The Annunciation Church (Biserica Buna Vestire) is a Romanian Orthodox church located at 12 Sulfinei Street in Iași, Romania. It is dedicated to the Annunciation.

The original church on the site was made of wood. First mentioned in 1707, it was likely built in the second half of the 17th century. This date derives from the appearance of surviving icons and the fact that the area (known as Muntenimii) was starting to become populated at the time, by craftsmen and Roma. By the later 18th century, documents mentioned the church frequently, highlighting its importance. There is an inscribed cross marking the spot where the altar of this church once stood. It probably lasted around a century and a half, gradually becoming too small for the needs of the area. Eventually, the neighborhood was settled by wealthier people interested in building a larger and prettier church.

The present building was constructed by ktitor Ion Tăutu, a vornic, and his wife Maria between 1816 and 1818; it was blessed by Metropolitan Veniamin Costache in 1820. The design was inspired by a church in Flămânzi that Tăutu's friend Theodor Balș built in 1813. The old church lasted until the 1821 outbreak of the Greek War of Independence, which had reverberations in Moldavia; Ottoman troops pillaged and destroyed it. This is attested by a stone carved in Romanian Cyrillic, located along the northern wall of the present building. According to historian N. A. Bogdan, who wrote at the turn of the 20th century, the foundations were still visible some forty years prior. Another theory holds that the new church was built only after the old one was destroyed, possibly because Tăutu was grateful to have avoided execution during the revolutionary upheaval, and because he brought back news that native rather than Phanariote princes would henceforth rule Moldavia.

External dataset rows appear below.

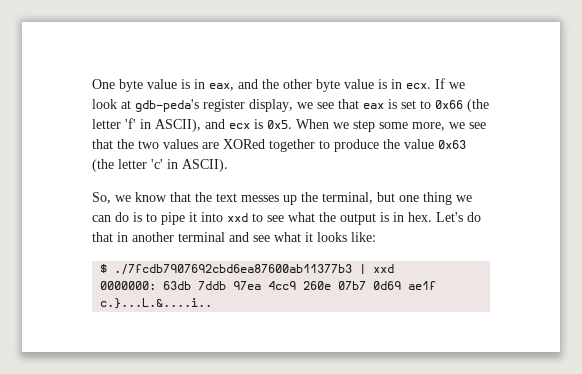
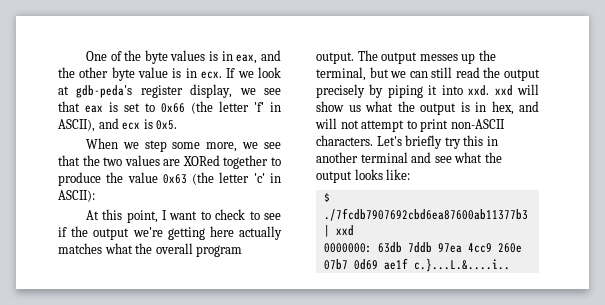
[119,79,177,92] byte value -> [110,50,206,64] of the byte values
(292, 124) none -> (178, 125) //
[182,159,228,172] [92,192,237,204] ASCII). // So, we know that the text -> [58,190,95,202] [85,209,281,223] [58,226,282,240] [58,243,243,257] [316,50,418,64] ASCII): // At this point, I want to check to see if the output we're getting here actually matches what the overall program output. The output
[399,192,472,205] [92,212,284,225] one thing we can do is to pipe it into xxd to see -> [390,67,540,81] [316,84,539,98] [316,101,361,112] we can still read the output precisely by piping it into xxd. xxd will show us
[408,212,481,222] [92,232,113,242] hex. Let's do that -> [491,101,539,115] [315,118,505,132] [316,135,484,149] hex, and will not attempt to print non-ASCII characters. Let's briefly try this
[305,232,313,242] it -> [484,152,502,163] [316,171,352,183] the output

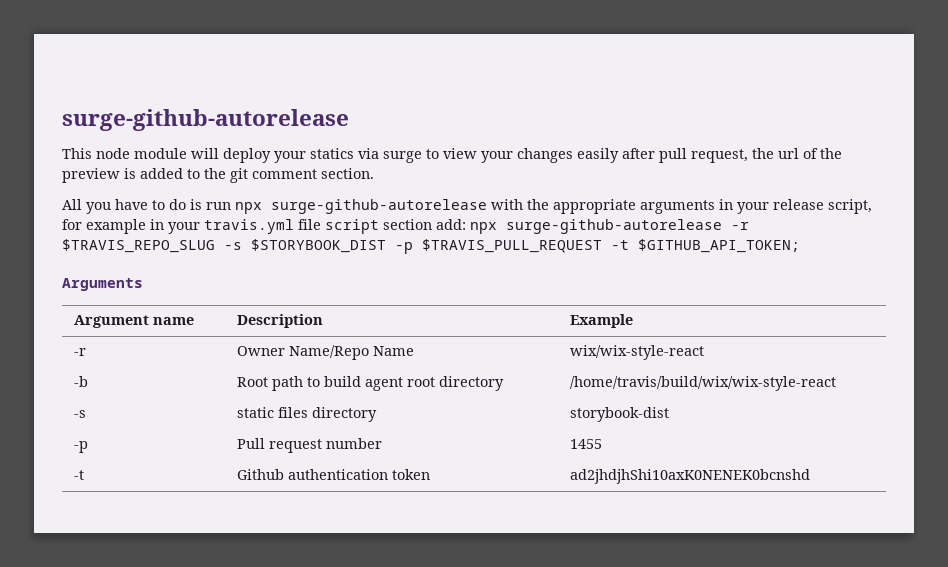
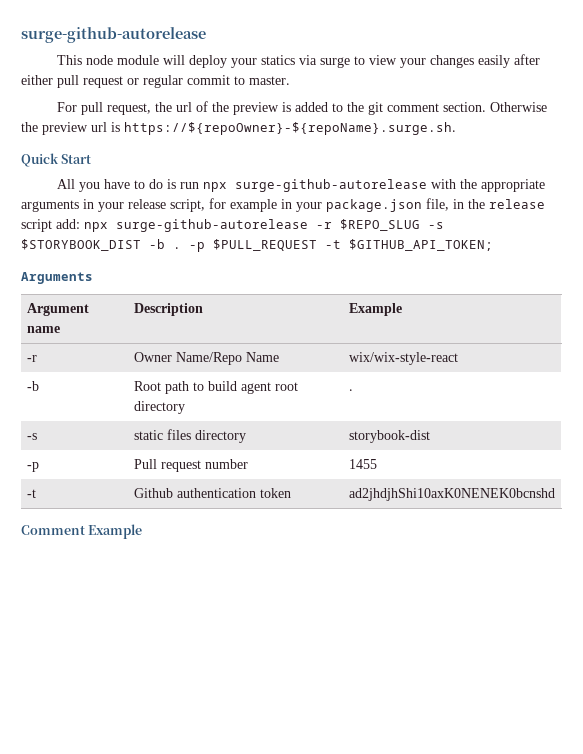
(655, 153) none -> [21,75,290,88] [57,102,78,112] either pull request or regular commit to master. // For
(374, 173) none -> [490,102,548,112] [21,122,456,135] [21,153,92,167] Otherwise the preview url is https://${repoOwner}-${repoName}.surge.sh. // Quick Start
[204,219,432,234] travis.yml file script section -> [326,198,545,212] [21,219,52,232] package.json file, in the release script
[62,239,215,253] $TRAVIS_REPO_SLUG -> [340,219,420,231] $REPO_SLUG
[395,239,602,254] -p $TRAVIS_PULL_REQUEST -> [149,239,317,252] -b . -p $PULL_REQUEST
[569,376,836,391] /home/travis/build/wix/wix-style-react -> [349,389,354,391] .
(810, 476) none -> [21,524,143,539] // Comment Example

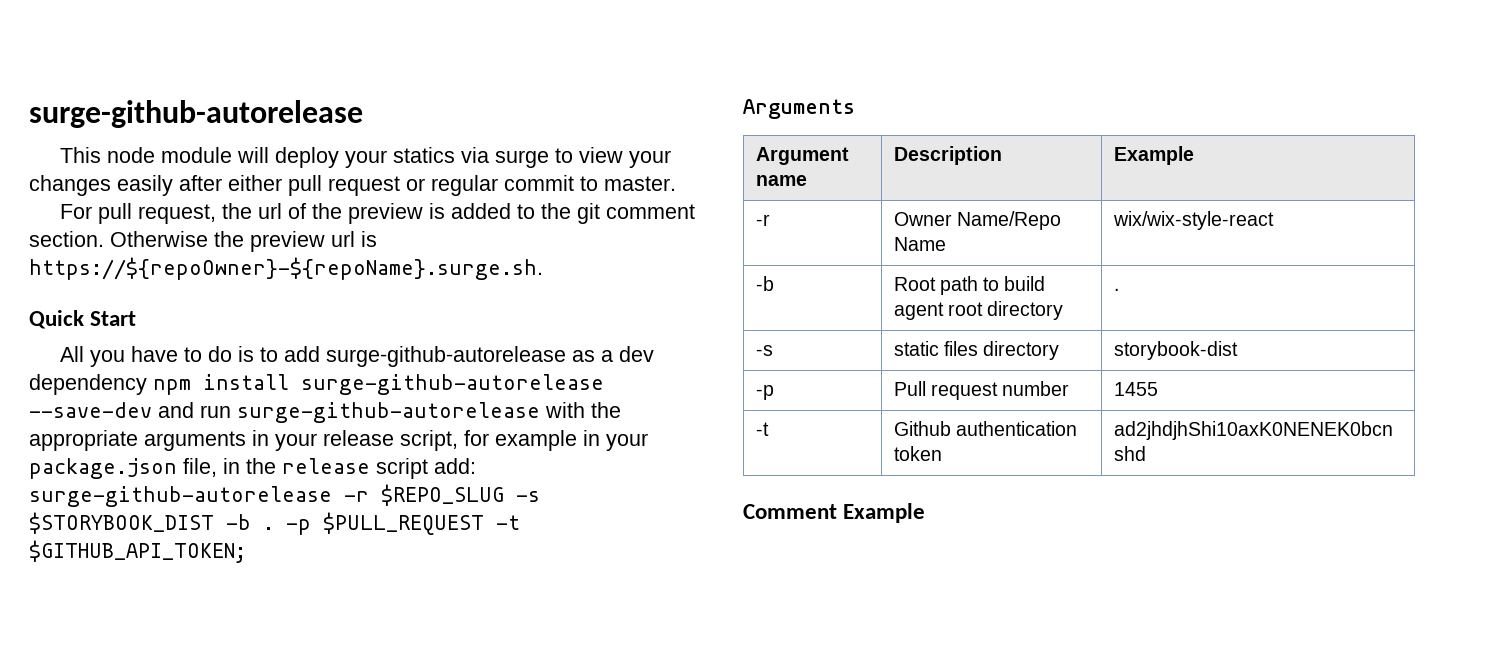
[180,182,228,192] run npx -> [260,346,655,367] [29,374,604,395] [29,402,231,418] to add surge-github-autorelease as a dev dependency npm install surge-github-autorelease --save-dev and run
[84,222,108,232] npx -> (476, 466) none

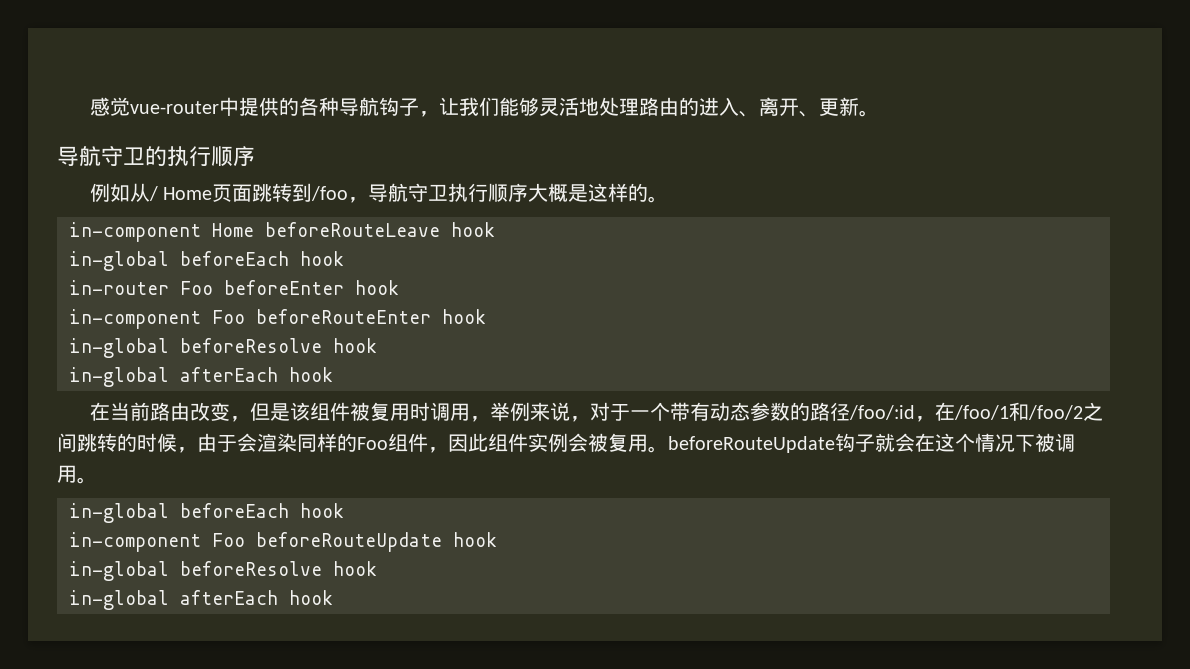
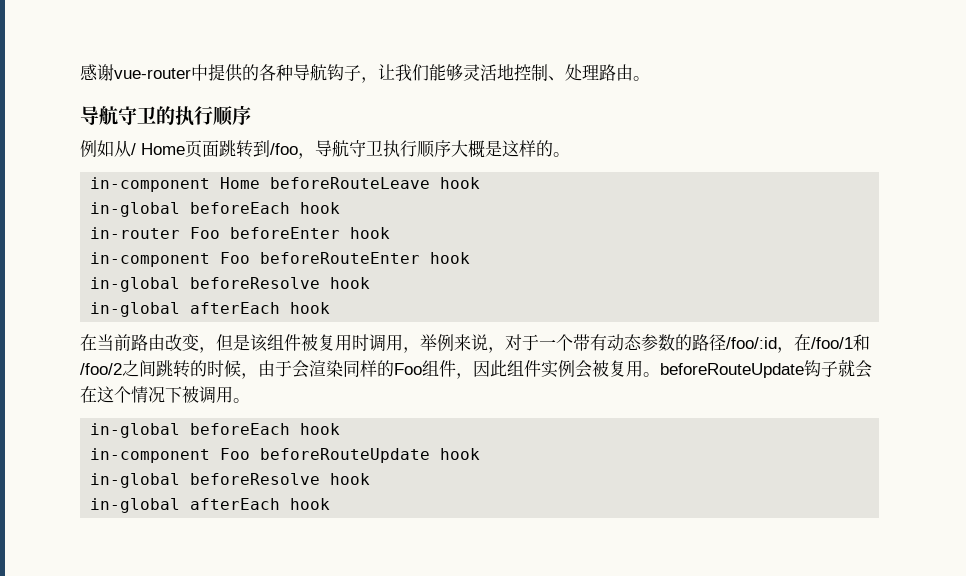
[109,97,130,116] 觉 -> [97,64,114,81] 谢
(599, 106) none -> [514,64,565,81] 控制、
[678,97,859,117] 的进入、离开、更新 -> (633, 72) none

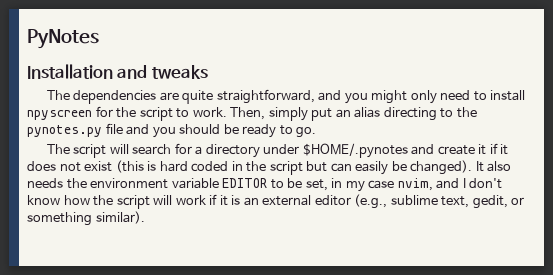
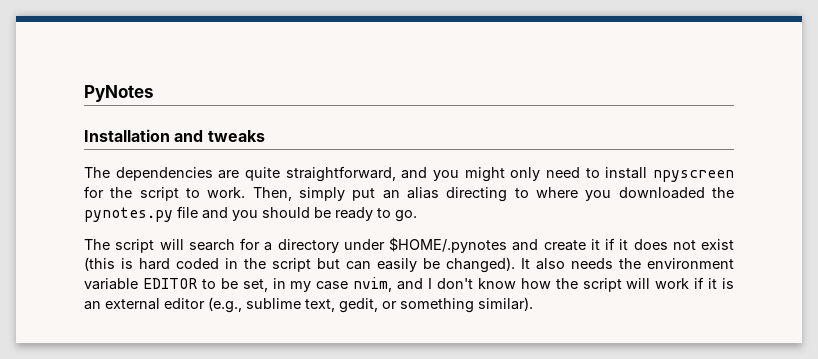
(454, 113) none -> [535,187,705,201] where you downloaded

Distinctive features of the new church include its large and nearly round nave, as well as its small vestibule. There is a noted oil portrait of Tăutu in oriental dress with Maria appearing in western style. Another painting, located in the vestibule, commissioned by Tăutu's sister and executed in 1829, shows part of 18th-century Iași in panorama. The roof was redone in the 1850s, and the foyer repaired in 1875. The iconostasis was carved in oak and linden from 1858 to 1860 before being coated in gold and silver leaf. The fresco painting dates to 1859. During the 19th and early 20th centuries, the church had several wealthy donors, including Mihail Kogălniceanu (who married in the church), Theodor Pallady and Prince Carol I of Romania. It owned houses, land, money and precious liturgical items. Bishop Meletie Stavropoleos donated five houses for the clergy and staff. From the property income, the parish was able to pay a choir director and soloists. Repairs were carried out from 1975 to 1977, and the walls were repainted from 1978 to 1979. Metropolitan Teoctist Arăpașu blessed the church a second time in 1980.

The church is listed as a historic monument by Romania's Ministry of Culture and Religious Affairs.